Our award-winning evidence based program has been studied twice by University of Southern California professor Dr. Mary Helen Immordino Yang. The first study was funded by the National Endowment for the Arts in 2017. The second study in 2019, was funded by the Templeton Foundation. (links to pdf 204A)
Quantitative findings showed increases in:
- purpose-in-life
- interest in civic engagement
- social-emotional skills
- reflection on core values
- higher well-being
Participants also reported feeling more grateful and hopeful after the intervention.
“Neuroscience is revealing how brain development is shaped by social relationships. Adolescence is a critical period of socially-facilitated brain development and learning, as well as an emotionally vulnerable period for many youths. Though supporting social- emotional learning (SEL) in elementary schools is relatively straightforward, it has proven much more difficult to create effective interventions for adolescents, who are struggling to invent their desired adult selves. Programs that help young people to figure out who they are, what matters to them, and why, such as Sages and Seekers, can provide incredibly powerful learning experiences to adolescents. The activities inspire genuine reflection and growth because they happen via structured, supportive, and very special friendships with an elder.”
~ Dr.
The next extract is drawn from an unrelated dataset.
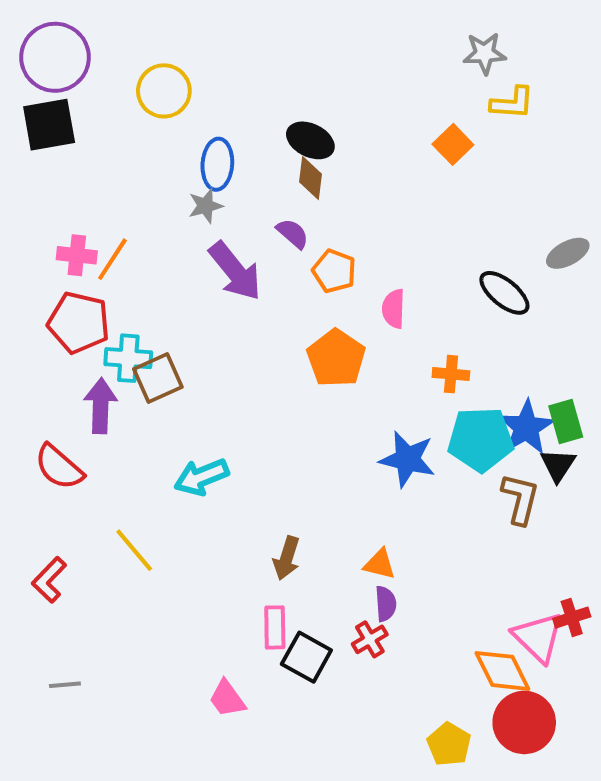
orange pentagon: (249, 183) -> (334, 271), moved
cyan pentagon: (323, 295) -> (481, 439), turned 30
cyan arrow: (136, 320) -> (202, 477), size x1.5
Mary Helen Immordino Yang, Principal Investigator
National Endowment for the Arts
Results of this one-year study showed that Sages & Seekers intergenerational storytelling intervention increased adolescents’ reported sense of social connectedness, psychological wellbeing, and purpose-in- life, and especially so for participants with the lowest initial levels. Moreover, adolescents’ changing abilities to conceptualize their future goals in terms of ethical and relational values, instead of hedonistic or pragmatic motives, mediated the increases in reported purpose-in-life. Older adult participants showed increased generativity and working memory performance.
Templeton Foundation
The overarching empirical aims of this project were to investigate the developmental trajectories of youths’ meaning-making across the intervention, and to probe the effects of meaning-making on changes in virtues, purpose, spirituality, civic participation and stress regulation. Participants reported self-transcendent purpose scores, wisdom scores, hope and gratitude scores increased from pre- to post- intervention.